Earlier this week, ProPublica, a left-leaning investigative news publication, criticized the Democrat governor for releasing a book praising himself for his handling of the virus – despite his repeated failure to be transparent about the nursing home deaths.

“Cuomo’s new book on leadership, published as the pandemic continues to ravage America, touts his willingness to speak hard truths about the pandemic,” it wrote. “Why then has he still not said how many nursing home residents perished on his watch?”

Many New Yorkers also are demanding answers. The Empire Center for Public Policy recently filed a lawsuit demanding that the state release its data on nursing home deaths.

Janice Dean, a senior meteorologist at Fox News, has been a leading critic of Cuomo after both her in-laws died from the coronavirus in March in assisted living and nursing home facilities in New York.

“Here’s one hard truth Cuomo has still yet to tell: how many nursing home residents have died of COVID-19. 9 months into the pandemic, and three months after his health commissioner testified that he was hard at work counting NH deaths, Cuomo has not announced the grim total,” Dean wrote on Twitter Monday.

She believes Cuomo’s order led to her in-laws’ and other loved ones’ deaths. And she has been calling for an investigation, The Federalist reported last week.

But Cuomo is not alone. Four other Democrat governors also ordered nursing homes to take coronavirus patients: New Jersey, California, Pennsylvania and Michigan. These five states have some of the highest nursing home death numbers, according to data from the Centers for Medicare & Medicaid Services.

In early June, AARP reported more than 43,000 nursing home residents and staff died from the virus, representing more than one third of all known deaths in the U.S. at the time.
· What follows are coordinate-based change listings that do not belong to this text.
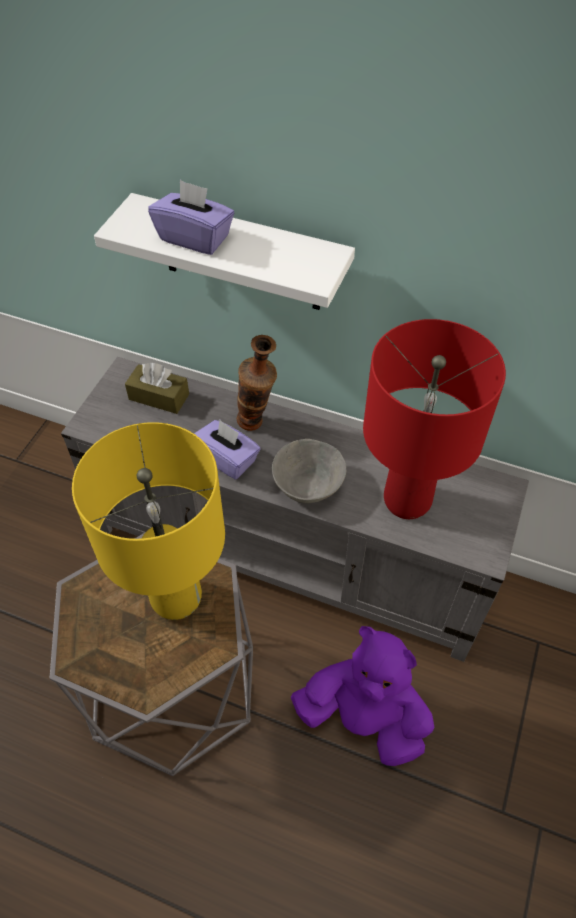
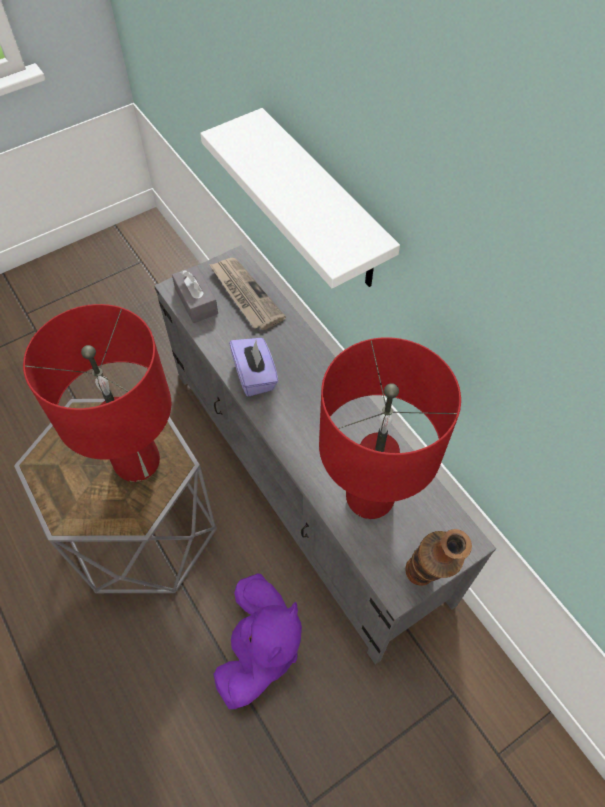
camera: 35 degrees right, 5 degrees up
(116, 425) = (196, 301): none -> grey tissue box
(159, 396) = (245, 295): brown tissue box -> newspaper
(175, 598) = (137, 462): yellow table lamp -> red table lamp
(195, 238) = (273, 171): purple tissue box -> none
(257, 425) = (300, 361): vase -> vase (424, 581)
(308, 487) = (298, 436): grey bowl -> none
(363, 718) = (259, 651): purple plush toy -> purple plush toy turned 45 degrees clockwise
“While dire, this figure is an undercount, experts warn, because not all states are publicly reporting data yet,” according to AARP. “In many states, more than half of coronavirus deaths are connected to long-term care facilities.”

Like so many others, Dean said she wants to know why the governor put vulnerable nursing home patients at risk, why he did not use the other makeshift hospitals for COVID-19 patients instead and why the state still has not released the total number of nursing-home deaths linked to the virus.

“This is not political. It’s about accountability @NYGovCuomo,” she wrote on Twitter. “We won’t stop.”

Earlier this week, the watchdog group OpenTheBooks.com released evidence that Cuomo received campaign donations from hospital groups that lobbied him to enact the nursing home policy, according to the New York Post.